The hypothesis had been fueled by a small study in 1994 by Dr. Wolff.
She measured levels of DDE, a metabolite of DDT, and of PCB's in the
blood of 58 women with breast cancer and compared them with levels of
the chemicals in the blood of women without cancer. The higher the level
of DDE in her blood, the greater a woman's risk of breast cancer, Dr.
Wolff found.

Her study was soon followed by larger studies, in Europe, Mexico and
the United States, that failed to find such correlations. In the European
study, the researchers even found that the higher the level of DDE in a
woman's body, the lower her risk of breast cancer.

But, Dr. Zahm said, there were design problems in those studies. They
were small, had too many subjects drop out or the researchers did not
insist that the levels of DDT and PCB's be measured in the same year in
all of the women, an important consideration since the levels of these
chemicals fall every year as the body slowly rids itself of them.

And so, Dr. Zahm said, it remained possible that the negative results were
spurious. Hunter, she added, had "a strong study design." And now, she
concluded, the body of evidence that DDT and PCB's can cause breast
cancer "is not very compelling."

Some scientists, like Dr.
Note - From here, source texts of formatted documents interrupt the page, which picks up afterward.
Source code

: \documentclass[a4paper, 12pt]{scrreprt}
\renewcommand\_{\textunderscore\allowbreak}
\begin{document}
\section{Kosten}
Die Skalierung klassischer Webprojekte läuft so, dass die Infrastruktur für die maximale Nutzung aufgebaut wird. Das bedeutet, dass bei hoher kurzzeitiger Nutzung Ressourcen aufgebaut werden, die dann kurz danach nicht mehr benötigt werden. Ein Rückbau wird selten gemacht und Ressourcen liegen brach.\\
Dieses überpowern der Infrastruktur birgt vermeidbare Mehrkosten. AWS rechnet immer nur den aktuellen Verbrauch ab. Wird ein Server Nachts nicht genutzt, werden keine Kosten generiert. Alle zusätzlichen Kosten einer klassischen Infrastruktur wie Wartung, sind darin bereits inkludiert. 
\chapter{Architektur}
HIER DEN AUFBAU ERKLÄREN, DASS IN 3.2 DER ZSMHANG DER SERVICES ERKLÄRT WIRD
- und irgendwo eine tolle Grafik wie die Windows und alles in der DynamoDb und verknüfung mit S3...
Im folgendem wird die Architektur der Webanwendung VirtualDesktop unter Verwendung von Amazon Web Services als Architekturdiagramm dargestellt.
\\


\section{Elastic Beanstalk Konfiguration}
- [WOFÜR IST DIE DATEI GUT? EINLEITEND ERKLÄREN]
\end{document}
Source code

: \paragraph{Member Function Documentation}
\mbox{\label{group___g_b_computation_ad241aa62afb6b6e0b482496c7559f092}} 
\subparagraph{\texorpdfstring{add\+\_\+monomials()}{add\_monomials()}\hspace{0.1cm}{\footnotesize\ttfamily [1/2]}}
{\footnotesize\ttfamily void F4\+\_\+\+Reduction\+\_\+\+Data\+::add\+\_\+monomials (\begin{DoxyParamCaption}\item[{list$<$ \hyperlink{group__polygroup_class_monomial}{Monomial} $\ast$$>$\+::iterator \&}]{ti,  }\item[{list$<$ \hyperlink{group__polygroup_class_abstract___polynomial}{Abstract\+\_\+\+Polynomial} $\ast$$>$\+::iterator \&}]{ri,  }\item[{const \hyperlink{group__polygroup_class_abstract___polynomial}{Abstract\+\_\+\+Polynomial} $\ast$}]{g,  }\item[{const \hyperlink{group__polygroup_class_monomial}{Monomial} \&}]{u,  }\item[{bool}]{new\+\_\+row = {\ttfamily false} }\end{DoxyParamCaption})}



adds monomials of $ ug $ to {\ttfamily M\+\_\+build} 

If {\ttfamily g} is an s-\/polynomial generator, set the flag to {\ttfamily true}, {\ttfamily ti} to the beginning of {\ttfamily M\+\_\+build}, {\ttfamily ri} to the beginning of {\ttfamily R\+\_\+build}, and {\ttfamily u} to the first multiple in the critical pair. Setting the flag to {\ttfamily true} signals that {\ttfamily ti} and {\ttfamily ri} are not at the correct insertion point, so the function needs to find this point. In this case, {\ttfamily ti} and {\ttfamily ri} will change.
Bruce Ames, a biochemist who is director of
environmental health science at the University of California at Berkeley,
and Dr. Stephen Safe, a toxicologist at Texas A&M University in College
Station, have been skeptical of the hypothesis from the beginning.
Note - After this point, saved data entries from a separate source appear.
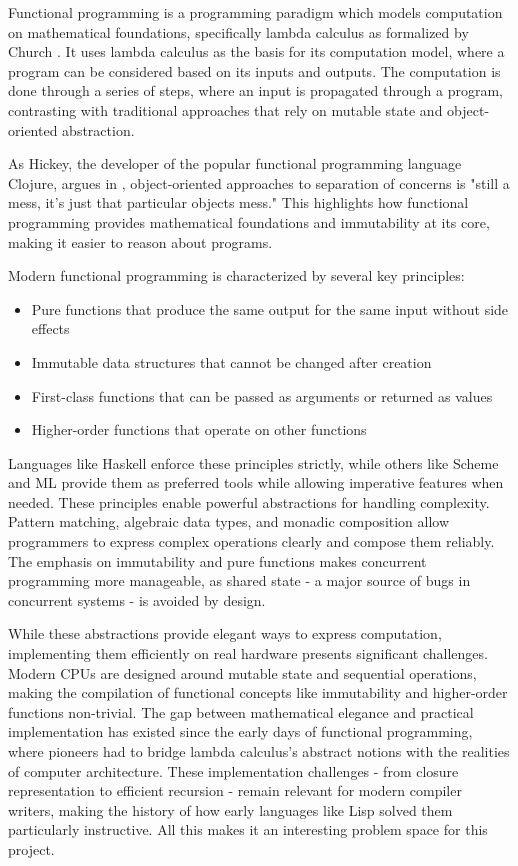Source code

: \documentclass[final]{cmpreport_02}
\begin{document}
Functional programming is a programming paradigm which models computation on mathematical foundations, specifically lambda calculus as formalized by Church \cite{church1936unsolvable}. It uses lambda calculus as the basis for its computation model, where a program can be considered based on its inputs and outputs. The computation is done through a series of steps, where an input is propagated through a program, contrasting with traditional approaches that rely on mutable state and object-oriented abstraction.

As Hickey, the developer of the popular functional programming language Clojure, argues in \cite{hickey2009there}, object-oriented approaches to separation of concerns is "still a mess, it's just that particular objects mess." This highlights how functional programming provides mathematical foundations and immutability at its core, making it easier to reason about programs.

Modern functional programming is characterized by several key principles:
\begin{itemize}
    \item Pure functions that produce the same output for the same input without side effects
    \item Immutable data structures that cannot be changed after creation
    \item First-class functions that can be passed as arguments or returned as values
    \item Higher-order functions that operate on other functions
\end{itemize}

Languages like Haskell enforce these principles strictly, while others like Scheme and ML provide them as preferred tools while allowing imperative features when needed. These principles enable powerful abstractions for handling complexity. Pattern matching, algebraic data types, and monadic composition allow programmers to express complex operations clearly and compose them reliably. The emphasis on immutability and pure functions makes concurrent programming more manageable, as shared state - a major source of bugs in concurrent systems - is avoided by design.

While these abstractions provide elegant ways to express computation, implementing them efficiently on real hardware presents significant challenges. Modern CPUs are designed around mutable state and sequential operations, making the compilation of functional concepts like immutability and higher-order functions non-trivial. The gap between mathematical elegance and practical implementation has existed since the early days of functional programming, where pioneers had to bridge lambda calculus's abstract notions with the realities of computer architecture. These implementation challenges - from closure representation to efficient recursion - remain relevant for modern compiler writers, making the history of how early languages like Lisp solved them particularly instructive. All this makes it an interesting problem space for this project.
\end{document}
They noted that DDT and PCB's are very weak estrogens present in
minuscule amounts in the body. Studies in which laboratory animals were
given high doses of such compounds led to contradictory results: in some
the compounds were found to caused breast cancer, in others they
protected against it. Moreover, plants have so many naturally occurring
estrogens and anti-estrogens that they might overwhelm any conceivable
effects of environmental chemicals like DDT and PCB's.

For example, Safe said, the amount of biologically active plant estrogens
in a single glass of red wine is 1,000 times greater than that of all the
environmental chemicals that a person gets from pesticides in a day's
food.

"And that's just in glass of wine, never mind beans, carrots, and all the
other vegetables," he said.

Hunter said that perhaps it was time to question the assumption that much
breast cancer is caused by unknown environmental agents. A recent
study, for example, found that the high rate of breast cancer in the San
Francisco Bay area can be completely attributed to known risk factors
like a woman's age when she starts to menstruate, has a first child and
when she begins menopause.

On the other hand, Hunter said, his new results by no means exonerated
all environmental chemicals.

Dr. Zahm agreed. "Even if we suspect one chemical and the evidence
doesn't bear it out, that doesn't negate the entire argument," she said.

In fact, said Dr. Wolff, who did the chemical analyses for Hunter's study,
it does not even negate the DDT and PCB argument.

"I think it's premature" to abandon the DDT and PCB hypothesis, Dr.
Wolff said. "It may be important in some groups of women and it may be
not only how high the levels are but the time of life in which they occur.
Maybe it's even different for different kinds of breast cancer, like
premenopausal and postmenopausal."

Julia Brody, the executive director of the Silent Spring Institute in
Newton, Mass., an advocacy group studying links between women's
health and the environment, said the new study was "definitely not the last
chapter."

After all, Ms. Brody said, "this is a study of two chemicals out of
80,000," in the environment.

Safe said those who believed in the hypothesis would always want
"another study, another study."

"For advocates, it's never-ending," he said. "But for other people, there
may be times when we want to spend our money on other things."